Denise Marie Tschann says
Yummm, I missed the white bread of childhood and with its chew and flavor I am home again. The most difficult part was finding the Psyllium husk. Once obtained it was into the oven with my loaf and the joy of warm bread with butter.
Georgina Hartley says
Hi Denise, I'm so happy you liked the bread - thank you for your feedback!
Anna says
Amazing recipe! Came out great, though i feel my psyllium husk worked too strongly and jellyfied water into a tough ball of jelly. I had to put he dough into a blender to break down that jelly. Did i do anything wrong?
Georgina Hartley says
Hi Anna, I'm happy you liked the recipe. Did you use ground psyllium husk maybe?
Anna says
Yes, indeed, I realised I used ground psyllum husk. For my next time I used 30% less and it worked out perfectly!
Also I used 2 eggs instead of 4 egg whites and it still did the job. I love this recipe so much.
Do you know if one can freeze this dough after proofing to have it at hand when needed? Or will the yeast lose its power?
Melloney says
The best gluten and rice free bread I have tasted, easy to follow recipe . once cooled sliced up for the freezer, 2 slices per a bag enough for beans on toast or just toast.
Many thanks x
Georgina Hartley says
An absolute pleasure! I'm so happy you enjoyed the bread!
marcie says
I'm excited to try this as despise gluten-free bread with rice flour. Looking forward to checking out more of your recipes!
Georgina Hartley says
Hi Marcie - if you do try it I would love to hear back!
Sonia says
I was so excited to see a rice-flour free recipe and couldn’t wait to try it. I think I overworked the dough before proving as used whisk instead of dough implement on mixer. I then used dough one for 4 minutes. Anyway. It rose well during proving and tasted great. Even my husband who avoids all gluten free bread (along with myself) actually liked it and is ok with me just doing this bread and needing to buy any other. Thank you for this recipe
Georgina Hartley says
You are most welcome Sonia - thank you!
Christine says
Hi, I want to try your recipe. My concern, 4 egg whites. Do you have a recipe for using the yolks. Or, do you use the egg whites you can buy in the store? I know I can put the yolks into scrambled eggs, what do you do with yours?
Thank you for your time.

ENTRIES SUPPLIED
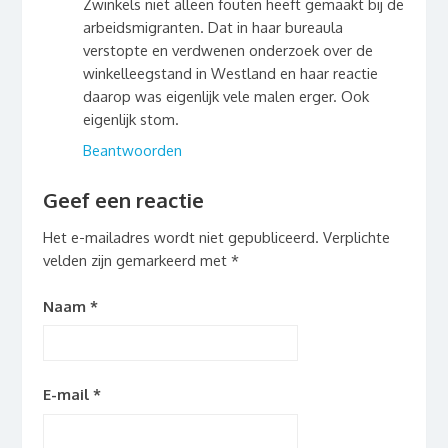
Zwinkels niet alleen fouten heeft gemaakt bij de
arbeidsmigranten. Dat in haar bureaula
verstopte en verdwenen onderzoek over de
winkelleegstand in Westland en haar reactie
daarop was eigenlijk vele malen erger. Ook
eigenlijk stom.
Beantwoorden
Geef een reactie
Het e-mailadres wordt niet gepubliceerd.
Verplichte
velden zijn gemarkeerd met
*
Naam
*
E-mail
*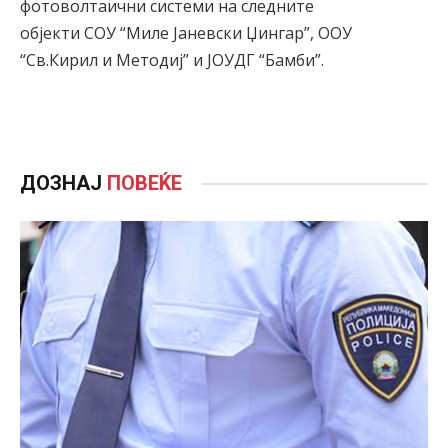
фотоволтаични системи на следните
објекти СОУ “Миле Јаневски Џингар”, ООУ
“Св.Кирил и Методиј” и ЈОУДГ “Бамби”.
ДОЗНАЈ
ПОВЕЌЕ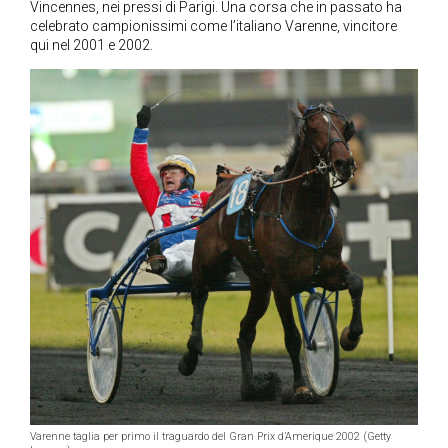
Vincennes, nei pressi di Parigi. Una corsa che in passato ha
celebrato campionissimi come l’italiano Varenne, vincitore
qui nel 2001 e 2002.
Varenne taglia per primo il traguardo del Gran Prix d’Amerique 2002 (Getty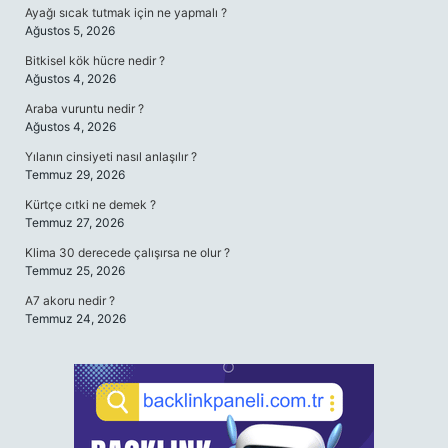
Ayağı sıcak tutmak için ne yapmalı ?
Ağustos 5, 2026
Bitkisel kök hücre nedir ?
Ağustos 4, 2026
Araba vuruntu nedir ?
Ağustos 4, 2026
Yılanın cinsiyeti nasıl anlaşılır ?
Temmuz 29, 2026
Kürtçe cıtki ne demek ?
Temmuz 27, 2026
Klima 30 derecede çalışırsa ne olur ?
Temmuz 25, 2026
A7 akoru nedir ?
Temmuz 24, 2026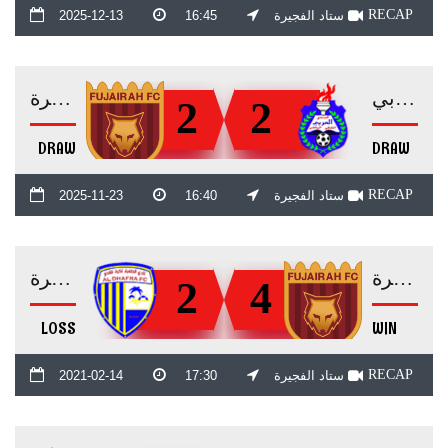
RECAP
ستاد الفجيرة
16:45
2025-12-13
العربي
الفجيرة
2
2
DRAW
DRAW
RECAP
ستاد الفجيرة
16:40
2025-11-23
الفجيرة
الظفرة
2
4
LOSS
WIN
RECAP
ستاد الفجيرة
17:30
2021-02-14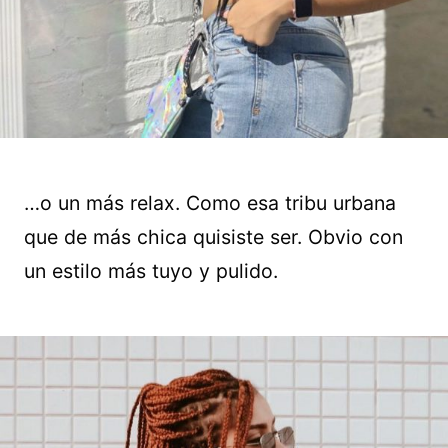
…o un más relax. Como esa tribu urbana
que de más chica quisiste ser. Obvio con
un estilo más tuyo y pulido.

COMPLETE THE FOLLOWING
1: Answer from the bread recipe comments:
(a) What did Denise find the most difficult part?
(b) What did Anna use instead of 4 egg whites?
(c) How many slices does Melloney put in each freezer bag?
2: Transcribe the part of the bread recipe comments between "Also I used" and "or just toast.", inclusive.
Answer from the text alone, not from the records.

TASK-BY-TASK ANSWERS
1:
(a) Finding the psyllium husk.
(b) 2 eggs.
(c) 2 slices.

2:
Also I used 2 eggs instead of 4 egg whites and it still did the job. I love this recipe so much.
Do you know if one can freeze this dough after proofing to have it at hand when needed? Or will the yeast lose its power?
Melloney says
The best gluten and rice free bread I have tasted, easy to follow recipe . once cooled sliced up for the freezer, 2 slices per a bag enough for beans on toast or just toast.